- 12 Small Brinjals / Eggplants
- 1-2 Slit Green Chillies
- 2-3 tbsp Oil
- 1-2 tbsp Coriander Leaves
For the stuffing
- 1 Dry Red Chilli
- 2 Small Onions
- 1/2 cup Peanuts
- 1 tbsp Coriander Seeds
- 2 tbsp Desiccated Coconut / Dry Coconut
- 1 inch Cinnamon Stick
- 3-4 Cloves
- 1 inch Ginger
- 3 Garlic Cloves
- 1-2 Green Chillies
- 1/4 tsp Turmeric Powder
- Tamarind small lemon size ball
- 1 tsp Jaggery
- 1 tbsp + 1 tsp Oil
- Salt to taste
To prepare the stuffing, heat a tsp of oil in a pan and add cloves, coriander seeds, cinnamon stick and peanut and fry until golden brown color.
Add dry red chilli and fry for a couple of seconds.
Take them out of the pan and keep it aside.
In the same pan, add one tablespoon of oil and add and saute slit green chillies and chopped onions until they are transparent.

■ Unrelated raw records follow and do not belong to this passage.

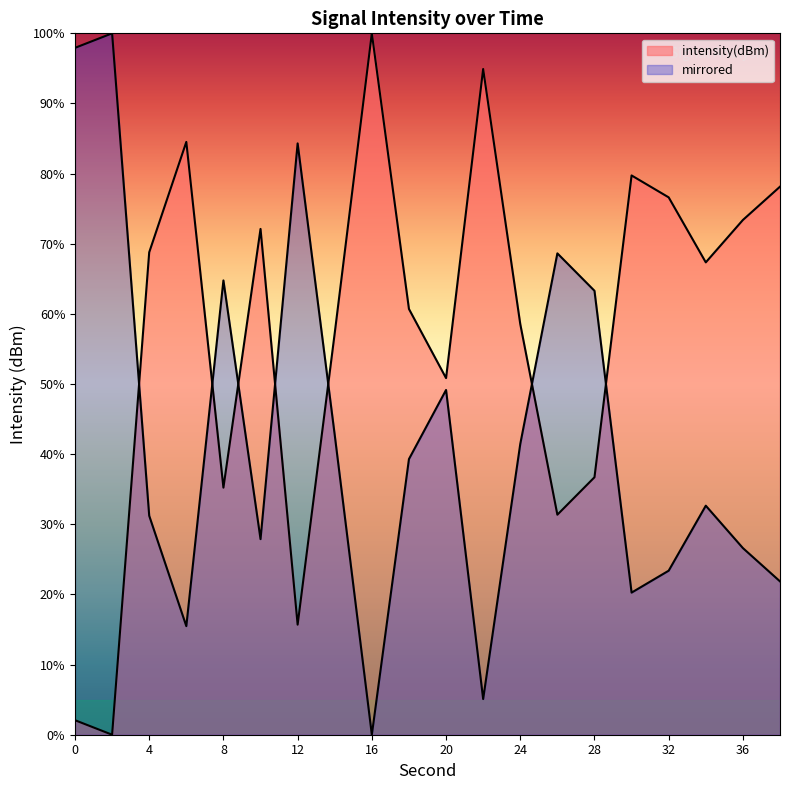

List the labels in order of value, largest first.

16, 22, 6, 30, 38, 32, 36, 10, 4, 34, 18, 24, 14, 20, 28, 8, 26, 12, 0, 2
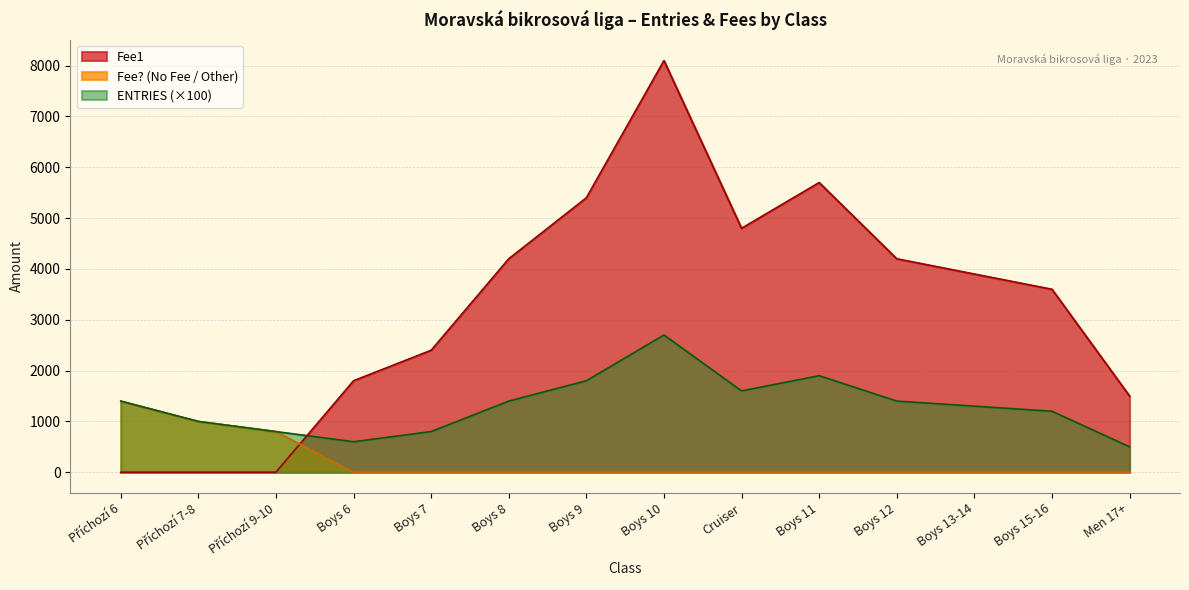

Where do ENTRIES and Fee1 first cross each other?

Příchozí 9-10 and Boys 6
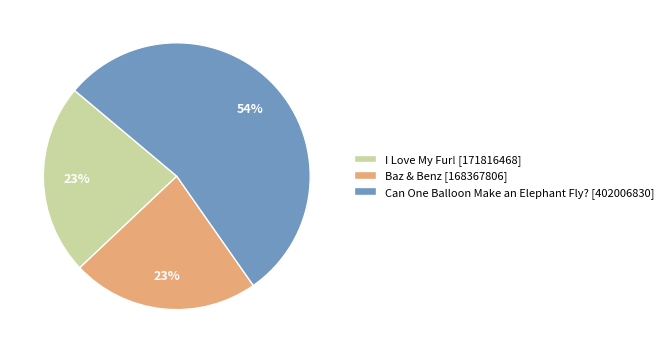

To the nearest percent, what portion does I Love My Fur! represent?

23%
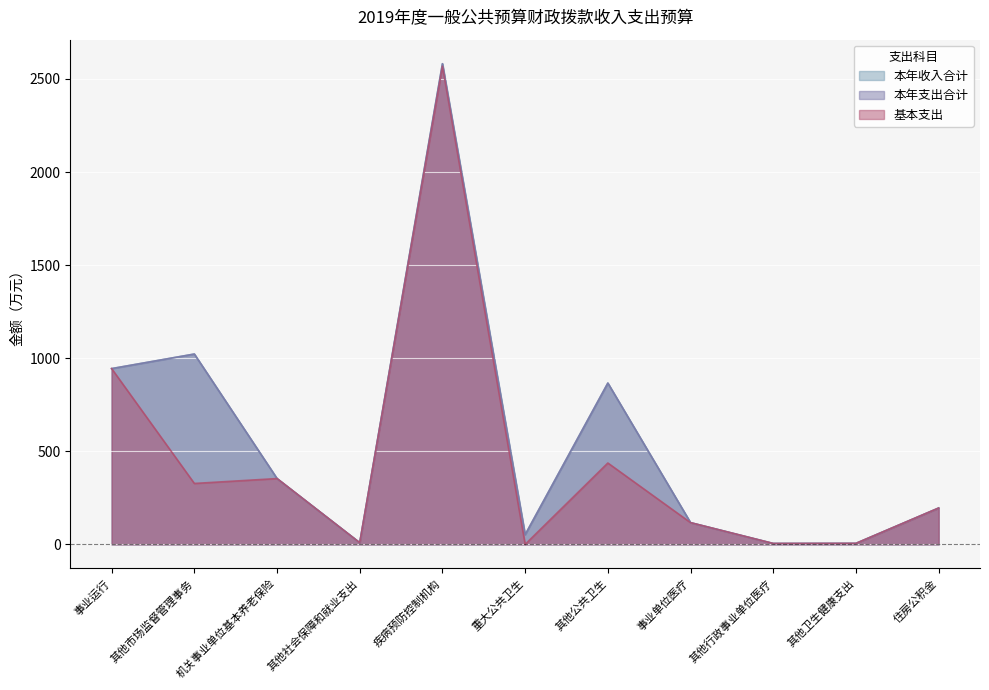

At 其他行政事业单位医疗, list the series in order from smallest to largest.

本年收入合计, 本年支出合计, 基本支出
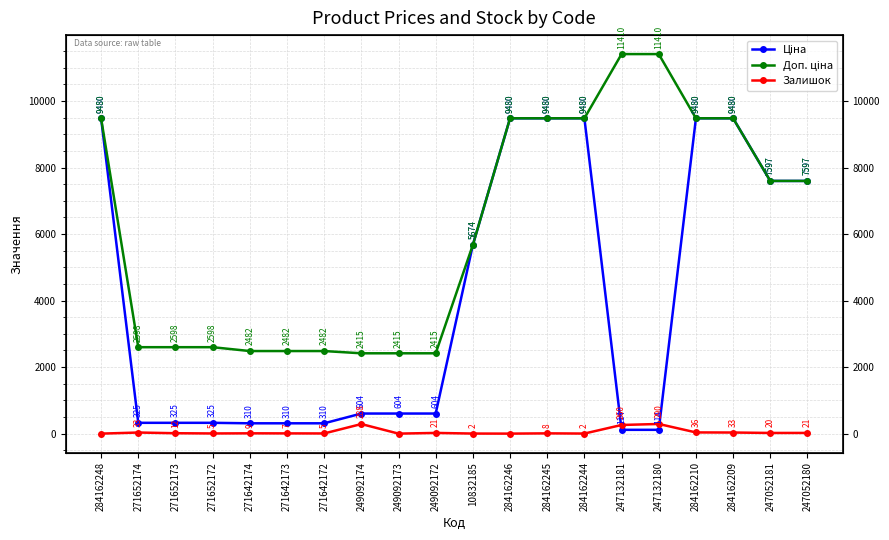

Which category has the lowest value in the Залишок series?

284162248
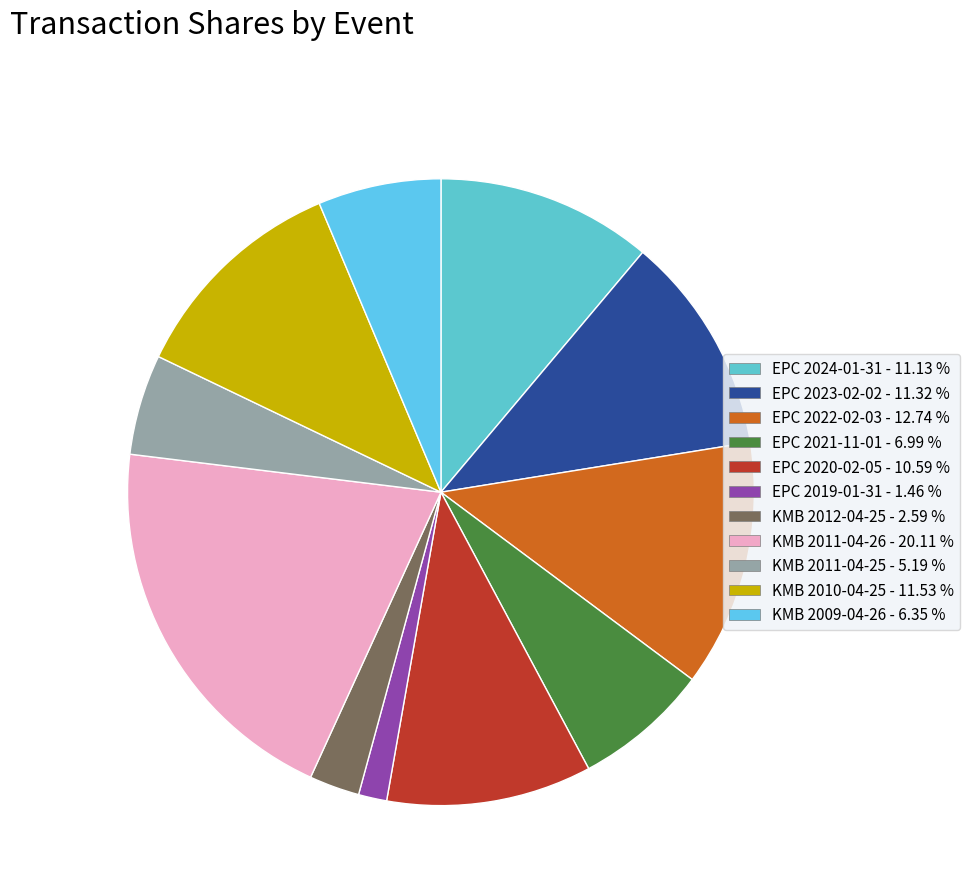

What is the ratio of the value at EPC 2021-11-01 to the value at EPC 2024-01-31?

0.6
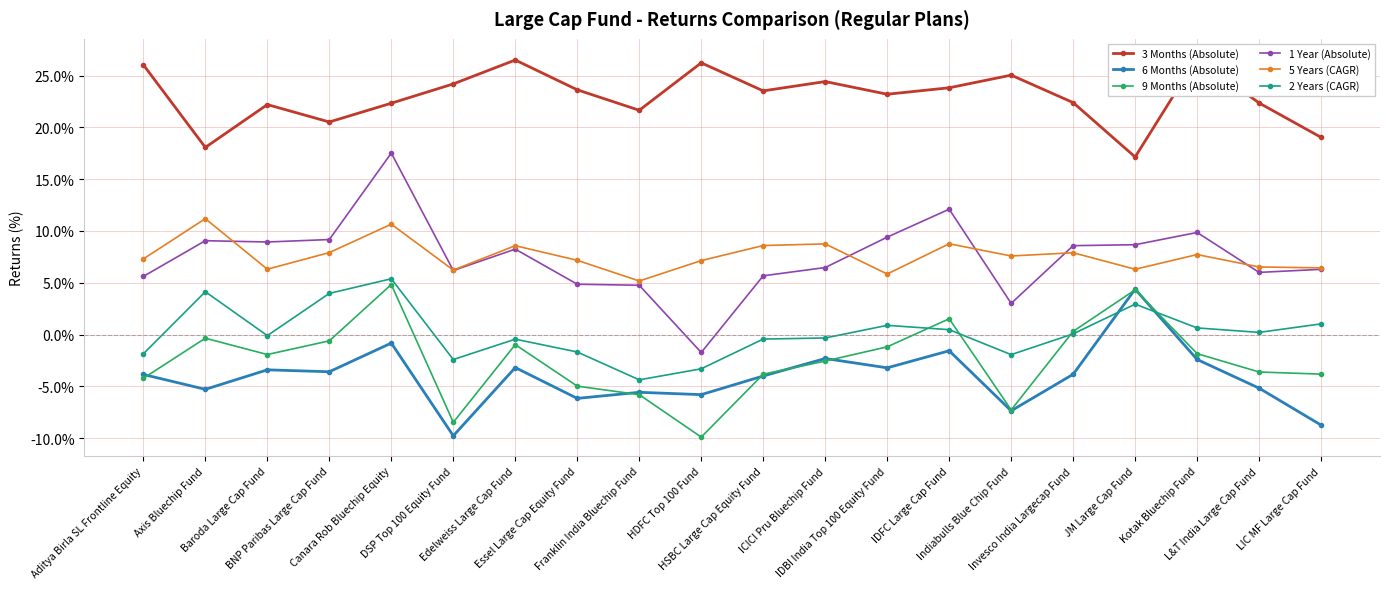

How many series are shown in this chart?

6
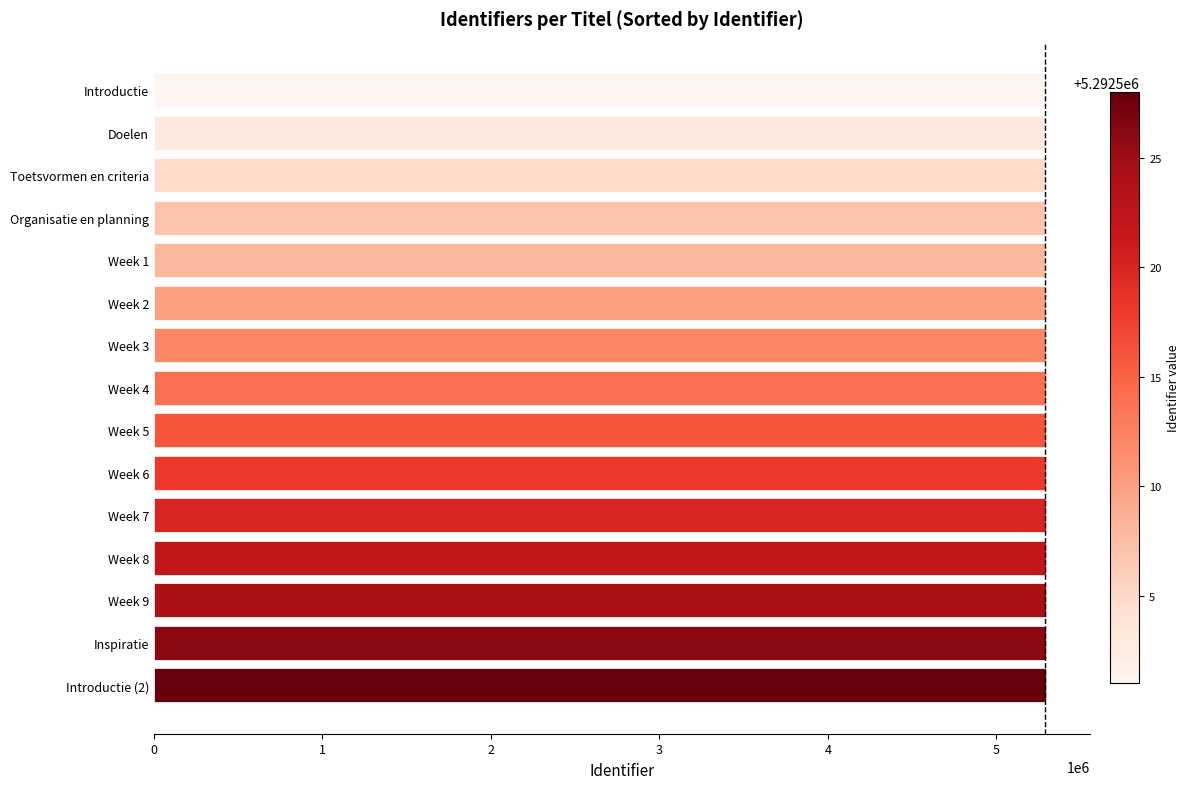

How many bars are there in total?

15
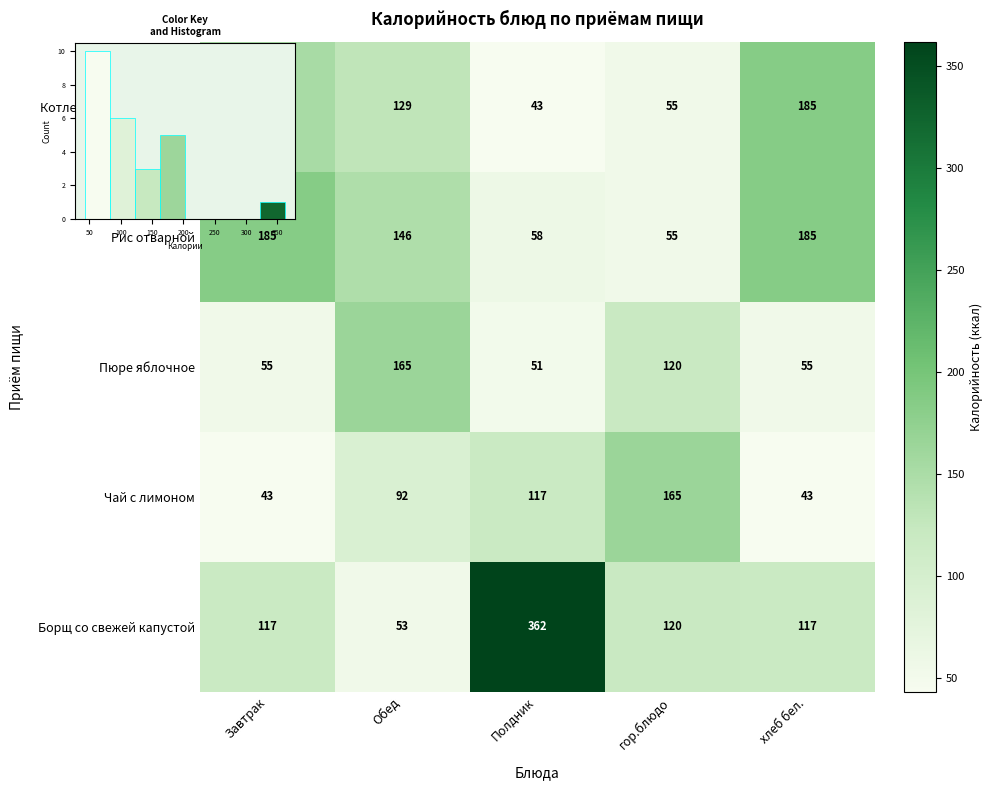

What is the difference between the highest and lowest values at Полдник?

319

Add dry coconut or desiccated coconut to it and give it a mix.
Combine the roasted peanuts mixture, sauteed onion, turmeric, ginger, garlic, tamarind, salt and jaggery in a blender and grind to a smooth paste by adding a little water. Keep it aside.
Wash the eggplants and make a plus (+) slit on the bottom of the eggplant. Keep one end intact.
Now stuff the eggplants with the ground mixture and keep them aside.
Heat 2-3 tablespoons of oil in a pan. Place the stuffed eggplants carefully into the pan and give it a mix.
Add the leftover filling and one cup of water to the pan.
Mix well and cover with a lid.
Let it cook over a medium – flame until they are soft and cooked.
Keep stirring in between and add more water if needed. Adjust salt if needed.
Once they are done, add chopped coriander leaves and serve hot with rice or roti.